## [Instruction]
Write out the rows below again with "bounding box" swapped for "frame" and nothing else changed. Leave the pictures out.

## [Task material]
"""

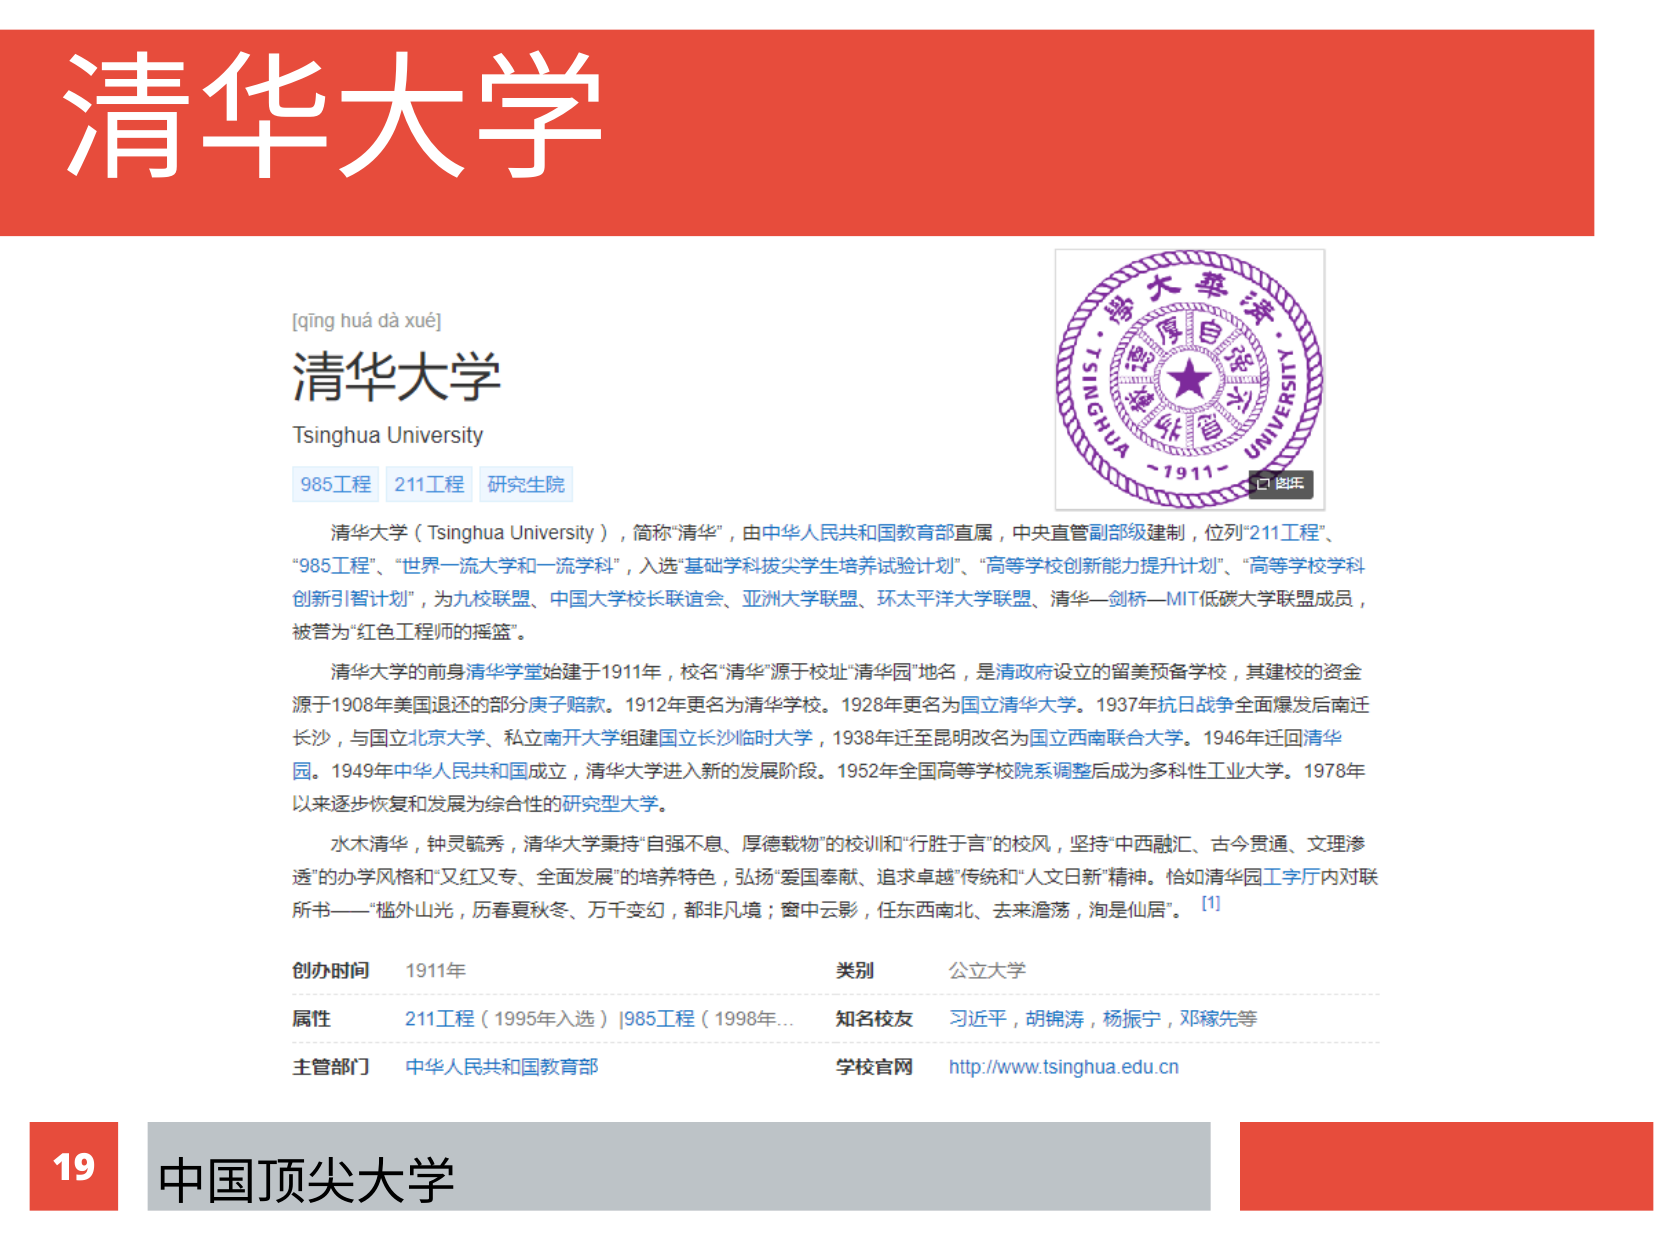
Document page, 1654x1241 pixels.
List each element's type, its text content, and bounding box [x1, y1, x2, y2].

picture [258, 242, 1395, 1093]
title 清华大学 [59, 59, 1595, 207]
text_box 中国顶尖大学 [141, 1133, 898, 1199]
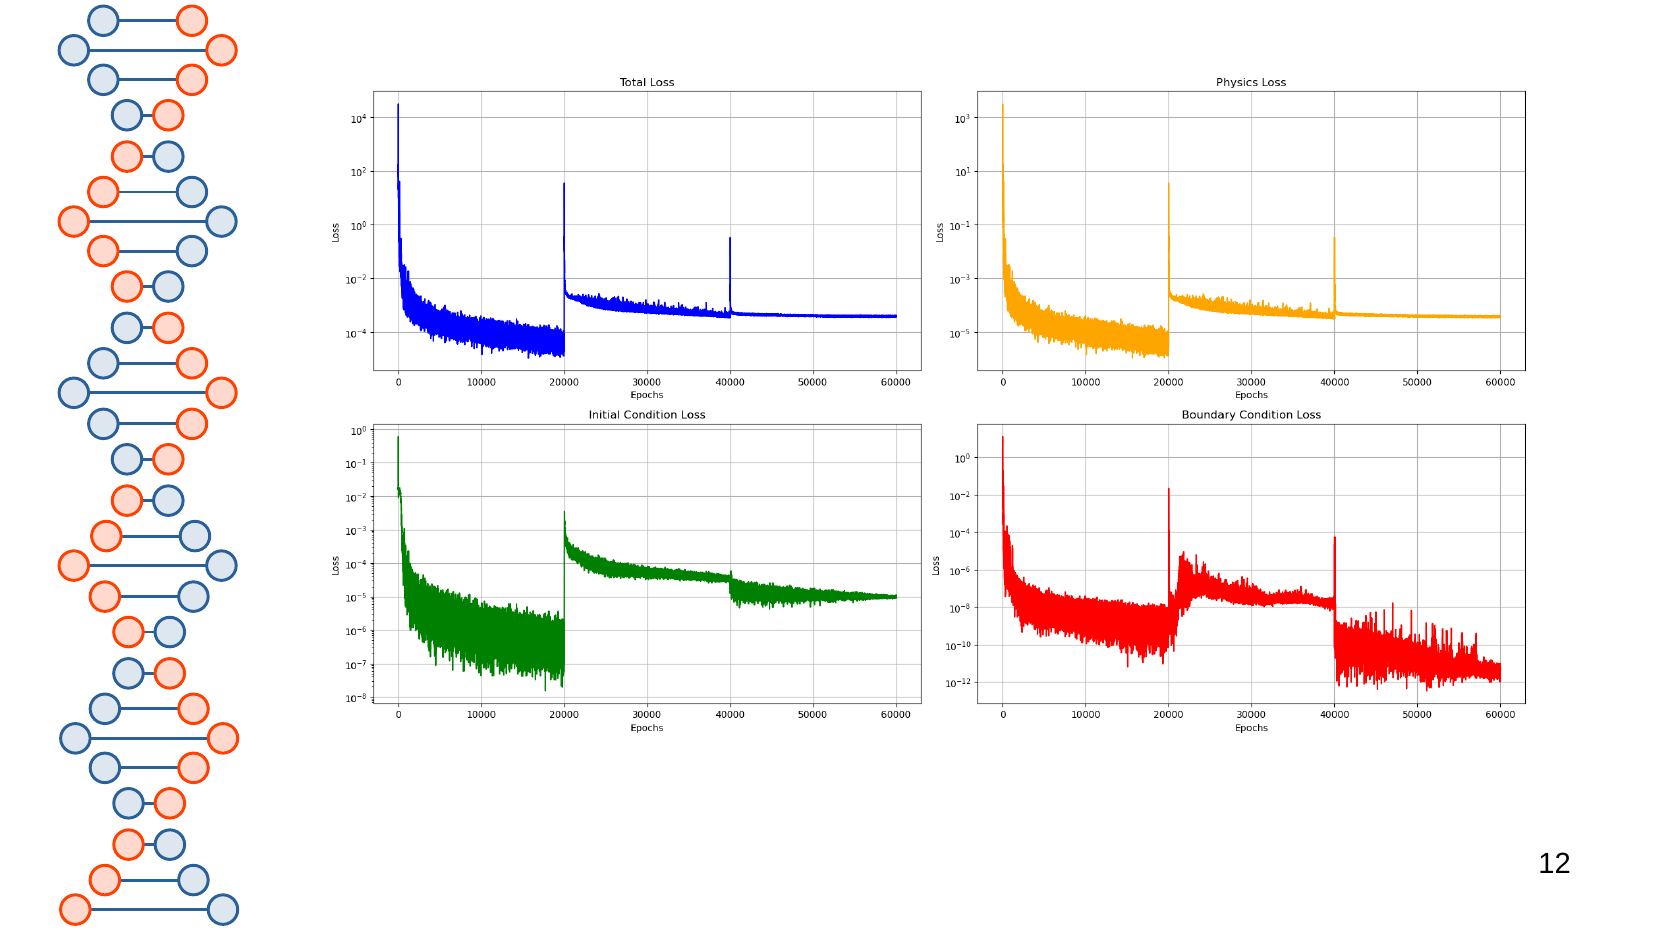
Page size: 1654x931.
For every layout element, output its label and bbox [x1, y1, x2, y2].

picture [324, 71, 1531, 739]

"""

## [Response]
Document page, 1654x1241 pixels.
List each element's type, its text content, and frame [x1, y1, x2, y2].

picture [258, 242, 1395, 1093]
title 清华大学 [59, 59, 1595, 207]
text_box 中国顶尖大学 [141, 1133, 898, 1199]
Page size: 1654x931.
For every layout element, output its label and bbox [x1, y1, x2, y2].

picture [324, 71, 1531, 739]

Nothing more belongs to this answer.